Andrzej Stasiuk, Pourquoi je suis devenu écrivain (Actes Sud, 2013)
Un livre surprenant si on le choisit pour son titre. Stasiuk, en effet, ne refait pas « Les Mots » de Sartre ni les textes de certains auteurs qui racontent la naissance de l’écriture en eux, il ne semble pas expliquer ce qui a fait qu’il est devenu écrivain, il ne parle pas de sa vocation. Peu de pages parlent de l’écriture, notamment parce que tout se passe avant que Stasiuk ne se mette à écrire.
Alors, c’est quoi ?
Le sous-titre est « roman picaresque » ! C’est un peu le 1er volet d’un diptyque autobiographique qui va se continuer avec « Un vague sentiment de perte » (voir sur ce blog).
Ca ressemble à de la littérature américaine, on pense à des auteurs comme Kerouac, Ginsberg évoqué en ces termes : « l’idole de ma jeunesse ».
Stasiuk raconte sa jeunesse, ses frasques (« Et que d’exploits héroïques ! »), son anarchisme, son antimilitarisme, ses virées, seul ou avec ses copains. La prison militaire par laquelle il est passé aussi, parce qu’il ne reniait pas ses idéaux, le mitard, le travail, le rock et la lecture qui sauvent :
Mirek était un gars très bien. Il avait tué son frère par inadvertance. Un personnage tragique.
J’étais dans un train, je lisais Genet. Les contrôleurs me laissaient tranquilles. Je revenais dans ma ville natale.
Les faits et les phrases s’enchaînent très vite, avec une certaine froideur PARFOIS dans l’écriture, un peu comme s’il racontait de manière objective et détachée.
Pourtant il évoque ces années –c'est-à-dire la fin des années 70, le début des années 80 en Pologne – avec de temps à autre un peu de nostalgie :
Je crois bien que c’étaient les derniers jours de la culture humaniste. Je suis heureux d’avoir pu les vivre
Personne n’était pressé. On passait à l’improviste chez des gens et on restait pour la nuit.
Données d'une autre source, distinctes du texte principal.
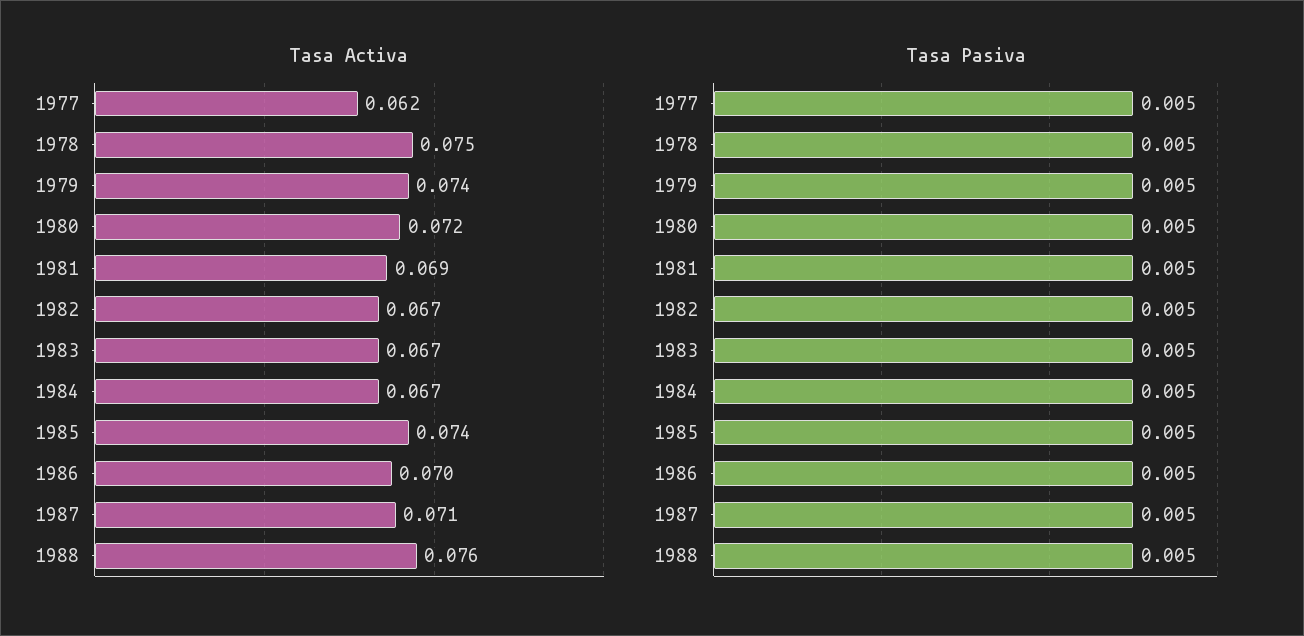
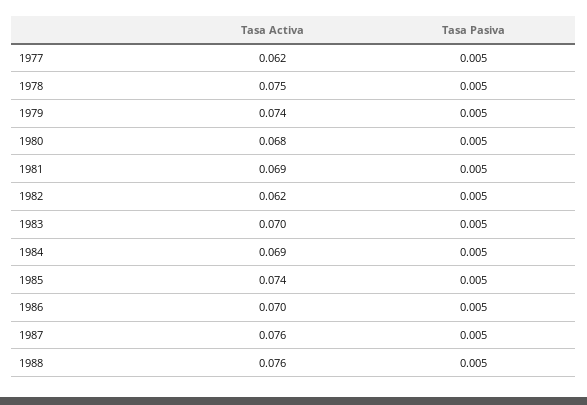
Tasa Activa, 1980: 0.072 -> 0.068
Tasa Activa, 1982: 0.067 -> 0.062
Tasa Activa, 1983: 0.067 -> 0.07
Tasa Activa, 1984: 0.067 -> 0.069
Tasa Activa, 1987: 0.071 -> 0.076

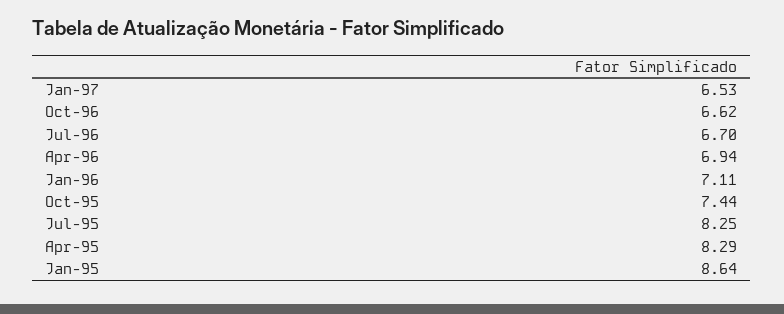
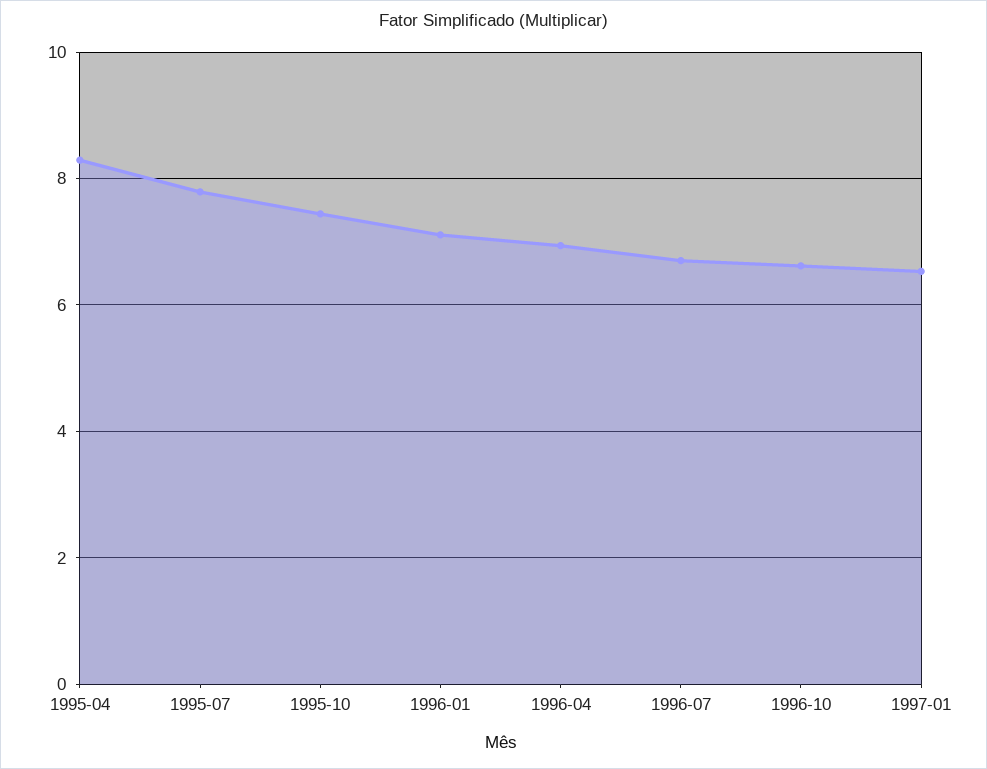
Jul-95: 8.25 -> 7.8
Jan-95: 8.64 -> none

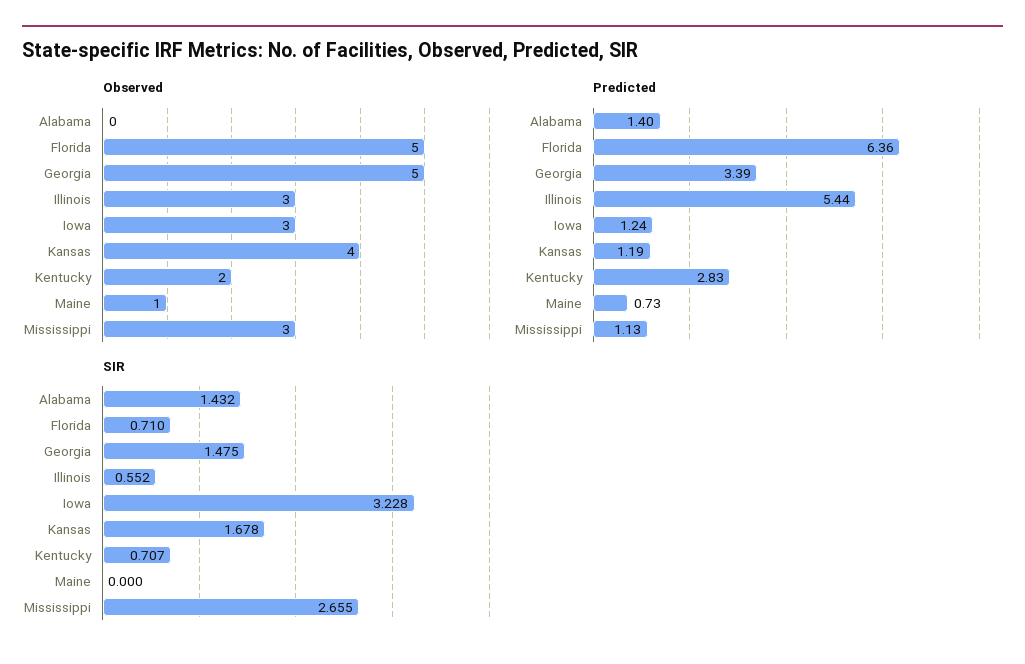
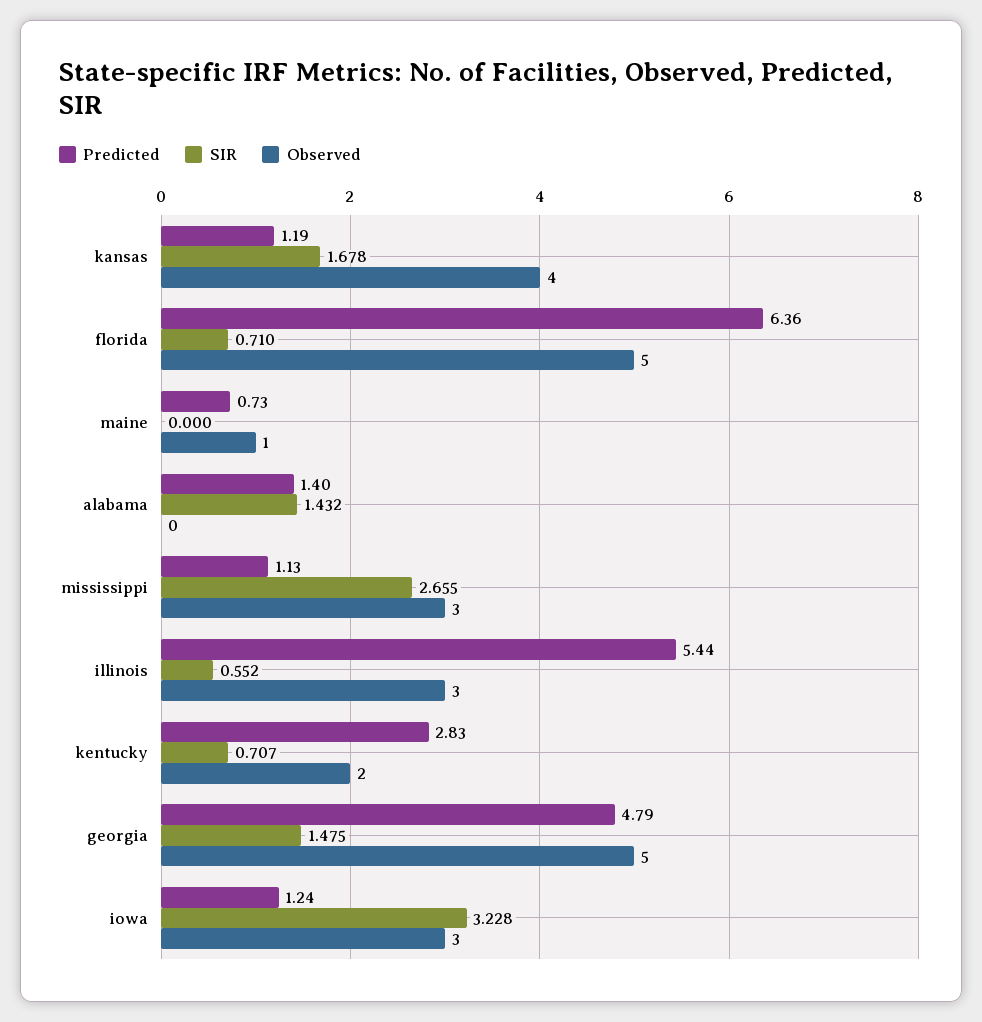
Predicted, Georgia: 3.39 -> 4.79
Essayez de faire ça aujourd’hui. Eh oui. Nous étions la dernière génération à avoir connu le bonheur.
Il parle aussi beaucoup de rock tout au long du livre :
J’ai toujours été en admiration devant les rockeurs. Jamais devant les écrivains. J’ai toujours voulu être comme Iggy Pop, jamais comme Henryk Sienkiewicz
Assez fréquemment dans les souvenirs, Stasiuk avoue qu’il peut se tromper, que ce n’est peut-être pas tel point qui est arrivé mais tel autre et avec tel autre compagnon :
Après tout ce temps, je ne sais plus.
Il est impossible de retenir toutes les conversations. L’homme en deviendrait fou.
J’ai assez souvent pensé à Henri Miller, en lisant ce petit bouquin (ma mère ne sait pas que j’ai lu cet auteur censuré). Pas pour la pornographie, mais pour les récits d’aventures collectives ou individuelles et la réflexion sur la littérature ou sur les événements du temps. Stasiuk évoque l’écrivain new-yorkais, mais il semble, lui, ne retenir que le sexe et affirme le trouver « ridicule ». Par contre il avoue qu’ il « pompe sur Céline à qui mieux mieux ».
Andrzej Stasiuk qualifie son opuscule de « chronique d’un certain état d’esprit ».
La plupart des livres sont nés de l’ennui, parce qu’une fenêtre ne donnait sur rien d’intéressant.
Il n’explique donc pas réellement « pourquoi » il est devenu écrivain, mais il décrit une jeunesse mené par des idéaux et des principes, des goûts et des folies. Le lecteur comprend ainsi qui est l’auteur, en profondeur, et découvre ce qui l’a modelé en tant que futur auteur, et en tant que ce futur auteur.
C’est un livre original de ce point de vue.
Andrzej Stasiuk, né en 1960 à Varsovie, est un des auteurs importants de la littérature contemporaine centre-européenne. Il a écrit d’autres ouvrages assez connus en France : Dukla, Taksim, Neuf, Un vague sentiment de perte, Mon Europe...
Andrzej Stasiuk, Pourquoi je suis devenu écrivain (Actes Sud, 2013). Traduit du polonais par Margot Carlier. Edition originale : 1998. Le titre et le sous-titre ont été traduits exactement; mais certaines éditions polonaises précisent qu'il s'agit d'une "autobiographie intellectuelle".